Des semaines, des mois se passèrent : Burleigh ne reparut pas. En attendant, la médisance et la calomnie allaient leur train : la mort de Ned, le crime de Burleigh étaient racontée par toutes les bouches avec des variantes et des exagérations effroyables. La famille Frazier s’en mêla, demanda justice, cria vengeance contre Burleigh.

À la fin, l’autorité supérieure s’en émut, et un beau jour, ou plutôt un triste jour, un mandat de justice fut lancé, ordonnant « l’arrestation d’Ira Burleigh prévenu de meurtre sur la personne d’Édouard Frazier. » Le même mandat, contenant son signalement et celui de son cheval, fut envoyé jusque dans le comté de Vermont où Burleigh avait été aperçu en dernier lieu.

Le désolé Brigadier, ses devoirs accomplis, se tenait mélancoliquement renfermé chez lui ; et depuis cette ténébreuse affaire la ferme de Blaisdell était devenue triste et silencieuse.

Le vieillard, la Tante Sarah, Lucy Day elle-même ne causaient que de l’absent.

Chose étrange ! « ce Burleigh » que, présent, elle avait repoussé, Lucy Day, la bizarre jeune fille, Lucy le pleurait jour et nuit, depuis sa disparition. Expliquera qui pourra ces oscillations de certains esprits féminins !… toujours est-il que la mort, en rayant Frazier du nombre des vivants, avait également effacé son souvenir de l’esprit de Lucy.

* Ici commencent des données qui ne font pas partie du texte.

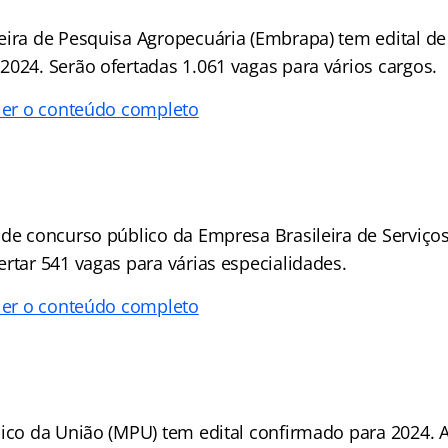
eira de Pesquisa Agropecuária (Embrapa) tem edital d
2024. Serão ofertadas 1.061 vagas para vários cargos.
 ler o conteúdo completo
 de concurso público da Empresa Brasileira de Serviços
rtar 541 vagas para várias especialidades.
 ler o conteúdo completo
lico da União (MPU) tem edital confirmado para 2024.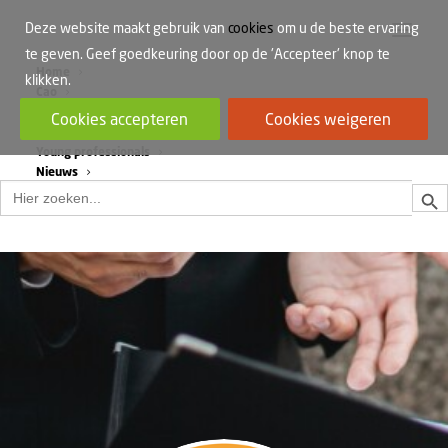
Deze website maakt gebruik van
cookies
om u de beste ervaring
te geven. Geef goedkeuring door op de 'Accepteer' knop te
Home
klikken.
Cao
Werkdruk
Cookies accepteren
Cookies weigeren
Vrouwen in de bouw
Young professionals
Nieuws
Zoek
Zoek
naar: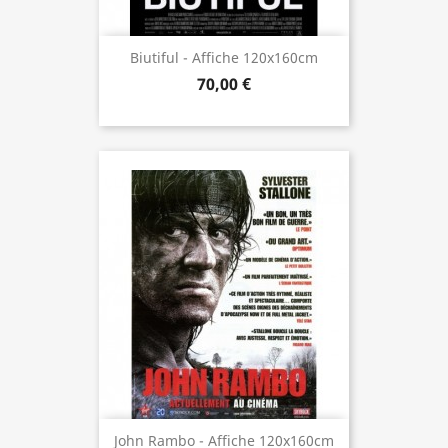
Biutiful - Affiche 120x160cm
70,00 €
John Rambo - Affiche 120x160cm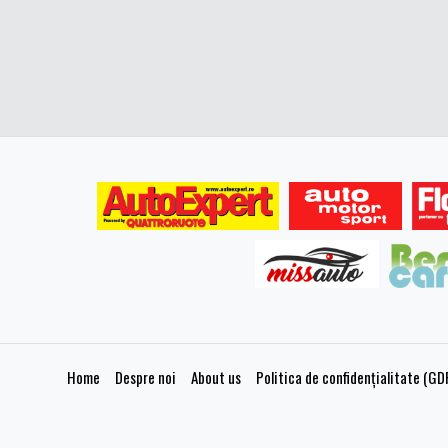
Home
Despre noi
About us
Politica de confidențialitate (GD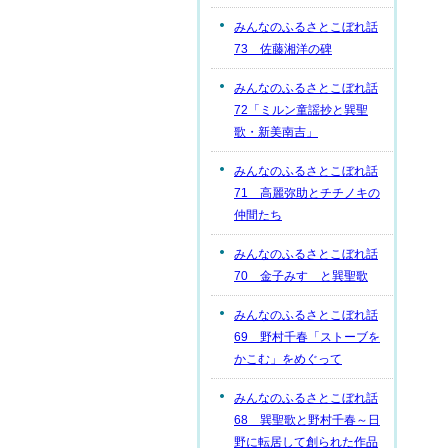
みんなのふるさとこぼれ話
73 佐藤湘洋の碑
みんなのふるさとこぼれ話
72「ミルン童謡抄と巽聖
歌・新美南吉」
みんなのふるさとこぼれ話
71 高麗弥助とチチノキの
仲間たち
みんなのふるさとこぼれ話
70 金子みすゞと巽聖歌
みんなのふるさとこぼれ話
69 野村千春「ストーブを
かこむ」をめぐって
みんなのふるさとこぼれ話
68 巽聖歌と野村千春～日
野に転居して創られた作品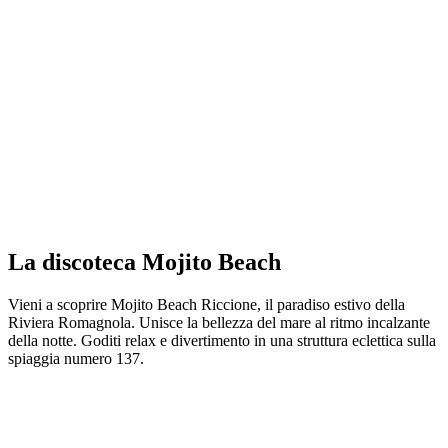
La discoteca Mojito Beach
Vieni a scoprire Mojito Beach Riccione, il paradiso estivo della
Riviera Romagnola. Unisce la bellezza del mare al ritmo incalzante
della notte. Goditi relax e divertimento in una struttura eclettica sulla
spiaggia numero 137.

Quant à la Tante Sarah, elle avait toujours adoré Burleigh ; il était resté, envers et contre tous, son favori.

Les deux femmes, chaudement appuyées par Jerutha Jane Pope proclamaient donc sans cesse l’innocence de master Burleigh. Leur affectueuse obstination à cet égard réconfortait puissamment le Brigadier, qui au fond pensait comme elles.

– Oh ! oui, disait Lucy, remuant à peine ses lèvres pâles, et serrant l’une contre l’autre ses mains froides et tremblantes ; si son bras a tué, c’était pour se défendre : l’autre était dur et hautain… il a été l’agresseur ; je connais master Burleigh, et je sais mieux que vous, Grand-Père, mieux que personne, combien il est incapable d’une mauvaise action ! Je donnerais ma vie pour gage de son innocence.

– Patience ! patience ! répétait le Brigadier ; s’il est innocent Dieu le défendra.

Et chacun, se recueillant dans la même pensée, poussait un profond soupir, puis gardait longuement le silence.